• What you have to do:
Copy out the entries below, beginning with the very first line and stopping after the line that contains "भोजपुर के निशानेबाजों". Replace "Posted" with "Published" in those lines, and please leave everything else unchanged.

·····

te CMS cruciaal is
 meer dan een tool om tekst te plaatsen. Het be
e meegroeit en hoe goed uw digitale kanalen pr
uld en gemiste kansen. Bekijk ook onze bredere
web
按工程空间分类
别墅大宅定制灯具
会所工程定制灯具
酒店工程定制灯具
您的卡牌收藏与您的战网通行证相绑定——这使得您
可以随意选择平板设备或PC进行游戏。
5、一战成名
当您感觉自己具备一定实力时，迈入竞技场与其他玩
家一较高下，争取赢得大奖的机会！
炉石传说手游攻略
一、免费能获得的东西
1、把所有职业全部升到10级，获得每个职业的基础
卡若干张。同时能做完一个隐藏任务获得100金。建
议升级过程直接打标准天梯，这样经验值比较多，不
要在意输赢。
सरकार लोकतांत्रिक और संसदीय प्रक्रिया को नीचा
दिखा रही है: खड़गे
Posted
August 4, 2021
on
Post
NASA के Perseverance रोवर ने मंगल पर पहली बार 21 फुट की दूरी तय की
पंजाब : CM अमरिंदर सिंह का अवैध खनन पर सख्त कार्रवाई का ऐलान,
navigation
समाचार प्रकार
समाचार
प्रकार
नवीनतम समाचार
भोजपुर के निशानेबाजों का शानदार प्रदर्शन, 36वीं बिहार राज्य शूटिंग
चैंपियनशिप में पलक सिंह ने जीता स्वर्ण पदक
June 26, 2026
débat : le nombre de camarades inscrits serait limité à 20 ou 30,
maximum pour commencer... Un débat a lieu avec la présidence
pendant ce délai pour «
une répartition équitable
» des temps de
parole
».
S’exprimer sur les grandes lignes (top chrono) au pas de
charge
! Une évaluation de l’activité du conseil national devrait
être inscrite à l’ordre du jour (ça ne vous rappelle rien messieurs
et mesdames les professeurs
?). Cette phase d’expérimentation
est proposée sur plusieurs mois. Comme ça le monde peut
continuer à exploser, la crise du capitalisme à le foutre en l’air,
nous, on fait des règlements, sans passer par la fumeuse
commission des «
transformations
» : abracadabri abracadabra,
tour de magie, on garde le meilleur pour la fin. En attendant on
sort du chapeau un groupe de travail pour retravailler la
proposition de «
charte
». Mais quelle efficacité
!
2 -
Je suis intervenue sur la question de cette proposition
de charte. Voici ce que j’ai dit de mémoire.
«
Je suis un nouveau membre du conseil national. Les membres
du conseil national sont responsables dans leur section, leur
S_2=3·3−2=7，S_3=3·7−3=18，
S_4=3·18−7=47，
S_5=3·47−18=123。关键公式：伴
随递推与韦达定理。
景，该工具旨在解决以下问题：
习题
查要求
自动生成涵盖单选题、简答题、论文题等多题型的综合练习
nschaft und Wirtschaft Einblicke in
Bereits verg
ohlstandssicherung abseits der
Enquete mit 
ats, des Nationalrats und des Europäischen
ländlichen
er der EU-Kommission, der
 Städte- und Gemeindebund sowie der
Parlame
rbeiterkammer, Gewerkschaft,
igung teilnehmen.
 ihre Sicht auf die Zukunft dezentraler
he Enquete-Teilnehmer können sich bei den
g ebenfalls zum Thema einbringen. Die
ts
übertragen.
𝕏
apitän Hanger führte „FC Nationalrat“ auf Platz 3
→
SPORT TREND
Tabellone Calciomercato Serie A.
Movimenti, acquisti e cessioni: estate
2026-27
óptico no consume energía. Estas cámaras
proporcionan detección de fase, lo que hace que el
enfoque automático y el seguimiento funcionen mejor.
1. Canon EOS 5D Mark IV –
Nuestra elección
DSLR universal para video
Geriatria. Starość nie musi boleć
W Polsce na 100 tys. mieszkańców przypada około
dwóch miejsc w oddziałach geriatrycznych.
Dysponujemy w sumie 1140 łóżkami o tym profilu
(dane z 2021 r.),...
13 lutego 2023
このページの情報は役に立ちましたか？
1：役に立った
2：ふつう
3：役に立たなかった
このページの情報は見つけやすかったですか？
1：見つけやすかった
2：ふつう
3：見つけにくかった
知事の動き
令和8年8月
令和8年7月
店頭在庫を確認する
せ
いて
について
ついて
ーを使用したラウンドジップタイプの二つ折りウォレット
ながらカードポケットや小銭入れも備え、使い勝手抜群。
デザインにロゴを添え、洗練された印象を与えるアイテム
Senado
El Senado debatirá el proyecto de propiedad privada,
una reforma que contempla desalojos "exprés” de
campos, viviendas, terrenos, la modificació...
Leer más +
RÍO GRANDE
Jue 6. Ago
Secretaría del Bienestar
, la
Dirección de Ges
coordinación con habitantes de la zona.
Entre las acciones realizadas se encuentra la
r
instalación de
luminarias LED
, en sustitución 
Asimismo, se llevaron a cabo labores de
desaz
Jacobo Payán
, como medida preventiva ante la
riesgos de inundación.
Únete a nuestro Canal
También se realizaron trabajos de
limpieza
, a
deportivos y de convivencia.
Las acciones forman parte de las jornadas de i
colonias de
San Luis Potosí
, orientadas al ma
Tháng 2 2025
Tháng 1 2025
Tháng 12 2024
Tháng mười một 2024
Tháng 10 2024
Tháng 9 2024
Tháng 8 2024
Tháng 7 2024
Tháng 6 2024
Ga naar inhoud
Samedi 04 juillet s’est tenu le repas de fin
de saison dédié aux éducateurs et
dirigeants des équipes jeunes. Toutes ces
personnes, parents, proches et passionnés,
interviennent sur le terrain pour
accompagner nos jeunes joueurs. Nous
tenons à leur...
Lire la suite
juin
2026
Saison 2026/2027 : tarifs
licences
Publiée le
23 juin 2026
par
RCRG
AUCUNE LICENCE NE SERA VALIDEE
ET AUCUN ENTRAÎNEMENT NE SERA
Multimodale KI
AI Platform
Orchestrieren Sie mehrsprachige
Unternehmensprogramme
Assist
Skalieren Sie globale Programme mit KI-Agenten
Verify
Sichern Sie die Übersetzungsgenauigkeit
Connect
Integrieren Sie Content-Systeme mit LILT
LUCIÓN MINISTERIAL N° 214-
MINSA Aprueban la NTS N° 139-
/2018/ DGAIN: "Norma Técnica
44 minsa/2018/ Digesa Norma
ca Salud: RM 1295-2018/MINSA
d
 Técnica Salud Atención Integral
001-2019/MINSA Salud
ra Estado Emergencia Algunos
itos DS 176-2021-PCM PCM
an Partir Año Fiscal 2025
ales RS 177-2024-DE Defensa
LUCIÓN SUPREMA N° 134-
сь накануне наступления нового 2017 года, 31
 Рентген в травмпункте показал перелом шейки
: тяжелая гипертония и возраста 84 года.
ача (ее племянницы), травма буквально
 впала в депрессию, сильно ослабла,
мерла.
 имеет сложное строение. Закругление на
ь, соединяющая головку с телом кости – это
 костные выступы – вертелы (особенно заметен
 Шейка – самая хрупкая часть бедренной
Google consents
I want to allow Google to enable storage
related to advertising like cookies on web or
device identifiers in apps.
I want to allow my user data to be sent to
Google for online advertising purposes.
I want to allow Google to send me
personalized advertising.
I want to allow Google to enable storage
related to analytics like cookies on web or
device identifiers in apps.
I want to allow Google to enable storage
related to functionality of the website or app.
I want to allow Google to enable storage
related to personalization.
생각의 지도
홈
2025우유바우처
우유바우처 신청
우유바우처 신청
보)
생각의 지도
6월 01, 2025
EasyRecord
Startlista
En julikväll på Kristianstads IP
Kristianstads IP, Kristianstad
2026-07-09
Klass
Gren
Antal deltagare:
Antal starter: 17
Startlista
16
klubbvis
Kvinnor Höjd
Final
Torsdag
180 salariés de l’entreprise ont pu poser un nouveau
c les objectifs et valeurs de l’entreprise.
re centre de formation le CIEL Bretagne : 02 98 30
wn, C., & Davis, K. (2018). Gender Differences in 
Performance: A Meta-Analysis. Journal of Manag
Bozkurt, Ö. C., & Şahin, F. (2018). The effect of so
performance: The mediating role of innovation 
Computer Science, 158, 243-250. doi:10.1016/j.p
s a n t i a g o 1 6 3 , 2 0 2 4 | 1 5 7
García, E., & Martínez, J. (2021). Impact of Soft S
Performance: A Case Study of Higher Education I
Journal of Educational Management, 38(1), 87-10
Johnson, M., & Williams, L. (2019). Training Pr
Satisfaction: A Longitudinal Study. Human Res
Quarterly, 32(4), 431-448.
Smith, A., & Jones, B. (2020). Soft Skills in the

·····

• Your solution:
te CMS cruciaal is
 meer dan een tool om tekst te plaatsen. Het be
e meegroeit en hoe goed uw digitale kanalen pr
uld en gemiste kansen. Bekijk ook onze bredere
web
按工程空间分类
别墅大宅定制灯具
会所工程定制灯具
酒店工程定制灯具
您的卡牌收藏与您的战网通行证相绑定——这使得您
可以随意选择平板设备或PC进行游戏。
5、一战成名
当您感觉自己具备一定实力时，迈入竞技场与其他玩
家一较高下，争取赢得大奖的机会！
炉石传说手游攻略
一、免费能获得的东西
1、把所有职业全部升到10级，获得每个职业的基础
卡若干张。同时能做完一个隐藏任务获得100金。建
议升级过程直接打标准天梯，这样经验值比较多，不
要在意输赢。
सरकार लोकतांत्रिक और संसदीय प्रक्रिया को नीचा
दिखा रही है: खड़गे
Published
August 4, 2021
on
Post
NASA के Perseverance रोवर ने मंगल पर पहली बार 21 फुट की दूरी तय की
पंजाब : CM अमरिंदर सिंह का अवैध खनन पर सख्त कार्रवाई का ऐलान,
navigation
समाचार प्रकार
समाचार
प्रकार
नवीनतम समाचार
भोजपुर के निशानेबाजों का शानदार प्रदर्शन, 36वीं बिहार राज्य शूटिंग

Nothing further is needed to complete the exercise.